Let the board sound,


On political courage and ideas

“La France ne peut être la France sans la grandeur”

Le Général always held the greatness of France in high esteem. He was driven by the idea that “France cannot be France without the greatness”.  LA grandeur. THE greatness, not just greatness. A very defined and specific greatness, one without which his France would not be.

Photo by Nicolas

It was so central to the character that it gave him the means and will to transform an improbable gathering of French men and women of good will fighting the Axis into the sole legal representative of France in the eyes of the free world and the governments of the Allied Forces. All this despite the fact that the French government had capitulated to Nazi Germany and had stripped the General from his possessions, his military ranks, his citizenship and sentenced him to death for treason. 

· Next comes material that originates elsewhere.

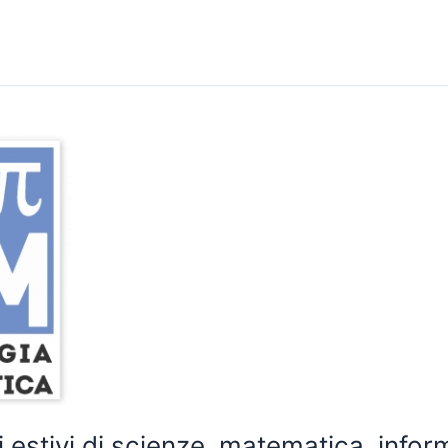
 estivi di scienze, matematica, infor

He had the courage to stand by his idea of what France should be and his courage led France to victory against all odds. France emerged in the aftermath of World War 2 as a permanent member of the UN security council and would enter the very select club of military nuclear powers fifteen years later. 

In 1958, the General was called back into the political arena, was elected president in  December 1958, and again in 1965. He called in two referendums during his time as president and linked his political fate to their outcome. He took decisions which could (and would) alienate him the support of powerful allies and key voters. He withdrew France from the NATO military command and initiated the independence of the French nuclear program much to the dislike of the United States, ended the French colonization in Algeria to the great anger of the pied-noirs and the military and vetoed the entry of the United Kingdom into the European Economic Community. Twice. All for the greatness of France. 

The General was a cunning politician who knew all the trick in the hat and then some and despite that, some of the decisions he took proved later to have been less than effective. But he had the courage to do what he believed had to be done for the sake of his country and countrymen, even if the decisions came at a great personal and political cost. A school case of political courage.

But political courage alone is not enough, and I like to think that the General would have not disagreed. Remember, the man was driven by a certain idea of France.

You need an idea. One you have thought inside out, upside down and backward, for long enough to possess it. To be inhabited by it. You need to write it down over and over again, proof read it against the opposing tide, criticize it and let your peers take a stab at it, fight it with everything you have until the day where in your mind, it provides an answer to any question, a solution to any problem and only then can it be put to trial in the political arena. Your idea will be challenged, tested further than it has ever been and part of the political courage is to stand by it even when everything seems lost.

Political courage and an idea, that is what it takes. And this is where most leaders fall short, and even the very few who happen to take courageous decisions beyond electoral concerns often lack an Idea to drive them.

In the end, I would like to make a case. Not for politics with courage neither for politicians with ideas but for citizens who have ideas. 

Embrace your ideas, test them, throw them a thousand times at the sounding board and refine them with every echo you get back. Listen to people who share your ideas and even more to those who don’t. 

And when you are ready, face the world and lead with courage. Political courage.